Be careful, as this can be misleading.
In the case of high cardinality categorical features, the ‘weight’ type of feature importance will be biased towards those features, as they naturally have more splits.
Random Forests suffer from the same problem.
Here is the same example with the ‘cover’ type of feature importance for completion.
model = XGBRegressor(importance_type='cover')
0 | |
---|---|
fixed acidity | 0.0465268 |
free sulfur dioxide | 0.0672191 |
citric acid | 0.0774046 |
volatile acidity | 0.0809456 |
residual sugar | 0.0822461 |
sulphates | 0.0887277 |
total sulfur dioxide | 0.0980716 |
chlorides | 0.0999913 |
pH | 0.104945 |
density | 0.125591 |
alcohol | 0.128332 |
Finally, here are the results for all types (averaged, not doing the total ones to keep it brief):
weight | gain | cover | |
---|---|---|---|
fixed acidity | 0.155749 | 0.0356799 | 0.0465268 |
volatile acidity | 0.111216 | 0.0955693 | 0.0809456 |
citric acid | 0.0798775 | 0.0559636 | 0.0774046 |
residual sugar | 0.0803487 | 0.055074 | 0.0822461 |
chlorides | 0.0951932 | 0.0537856 | 0.0999913 |
free sulfur dioxide | 0.0671536 | 0.0526365 | 0.0672191 |
total sulfur dioxide | 0.0937795 | 0.0783635 | 0.0980716 |
density | 0.0933082 | 0.051082 | 0.125591 |
pH | 0.0713949 | 0.0683643 | 0.104945 |
sulphates | 0.0838831 | 0.0954391 | 0.0887277 |
alcohol | 0.0680961 | 0.358042 | 0.128332 |
Visualizing XGBoost Feature Importance
Finally, let’s plot our feature importances to make them easier to understand.

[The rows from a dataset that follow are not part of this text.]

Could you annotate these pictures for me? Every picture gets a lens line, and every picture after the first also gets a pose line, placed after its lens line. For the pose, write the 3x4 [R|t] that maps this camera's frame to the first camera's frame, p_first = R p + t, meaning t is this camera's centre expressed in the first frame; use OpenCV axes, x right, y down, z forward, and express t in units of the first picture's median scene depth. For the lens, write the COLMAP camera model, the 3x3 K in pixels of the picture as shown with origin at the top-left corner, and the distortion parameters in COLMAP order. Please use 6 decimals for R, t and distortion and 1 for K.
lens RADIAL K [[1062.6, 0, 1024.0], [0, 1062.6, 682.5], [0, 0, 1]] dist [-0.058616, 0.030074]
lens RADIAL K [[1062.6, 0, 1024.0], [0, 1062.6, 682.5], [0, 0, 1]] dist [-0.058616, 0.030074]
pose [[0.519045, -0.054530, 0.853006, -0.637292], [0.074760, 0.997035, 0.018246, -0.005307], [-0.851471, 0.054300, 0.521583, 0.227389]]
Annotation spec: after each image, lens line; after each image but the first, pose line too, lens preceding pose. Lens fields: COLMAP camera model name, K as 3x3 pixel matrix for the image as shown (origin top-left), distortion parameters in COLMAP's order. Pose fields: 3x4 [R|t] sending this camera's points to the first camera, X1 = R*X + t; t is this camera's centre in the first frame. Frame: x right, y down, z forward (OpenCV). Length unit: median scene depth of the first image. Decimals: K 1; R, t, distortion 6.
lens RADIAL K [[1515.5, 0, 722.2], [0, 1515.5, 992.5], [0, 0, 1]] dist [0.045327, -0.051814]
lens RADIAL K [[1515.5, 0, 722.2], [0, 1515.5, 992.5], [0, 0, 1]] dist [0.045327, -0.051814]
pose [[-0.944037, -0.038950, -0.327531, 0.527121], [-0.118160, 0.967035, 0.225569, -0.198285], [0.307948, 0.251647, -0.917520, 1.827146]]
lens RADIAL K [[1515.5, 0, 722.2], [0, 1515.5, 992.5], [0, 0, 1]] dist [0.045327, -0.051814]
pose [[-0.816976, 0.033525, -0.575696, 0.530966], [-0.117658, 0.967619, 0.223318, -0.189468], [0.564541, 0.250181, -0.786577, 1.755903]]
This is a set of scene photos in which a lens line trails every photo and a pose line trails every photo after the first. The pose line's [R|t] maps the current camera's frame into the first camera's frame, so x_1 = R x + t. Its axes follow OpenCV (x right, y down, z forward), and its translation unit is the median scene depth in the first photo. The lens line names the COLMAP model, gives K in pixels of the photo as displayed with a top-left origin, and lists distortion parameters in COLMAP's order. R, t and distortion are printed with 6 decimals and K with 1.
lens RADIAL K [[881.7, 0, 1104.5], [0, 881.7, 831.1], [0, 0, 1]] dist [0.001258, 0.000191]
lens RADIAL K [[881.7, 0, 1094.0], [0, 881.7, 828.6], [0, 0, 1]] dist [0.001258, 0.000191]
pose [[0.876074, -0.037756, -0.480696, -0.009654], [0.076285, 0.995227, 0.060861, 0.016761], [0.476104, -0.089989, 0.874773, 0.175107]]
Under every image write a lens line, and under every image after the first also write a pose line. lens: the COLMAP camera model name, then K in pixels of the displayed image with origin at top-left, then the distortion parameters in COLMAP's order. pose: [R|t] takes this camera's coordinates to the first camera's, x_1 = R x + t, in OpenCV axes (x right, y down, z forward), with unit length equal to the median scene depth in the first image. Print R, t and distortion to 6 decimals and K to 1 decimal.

We’ll create a bar plot with our features on the x-axis and their importance on the y-axis.
As we have our feature importances organized in a pandas Dataframe, we can easily plot them using the integrated matplotlib functions.
res.plot.barh(figsize=(1280/96, 720/96), title='Feature importance')
Here I plotted all the types of feature importance for comparison, but you can plot only one if you want.
The biggest downside of these feature importances is that they don’t tell the direction of the relationship, only the strength of it.
So we don’t know if a feature is positively or negatively correlated with the target variable.
In any case, it’s still useful to get a general idea of which features are important.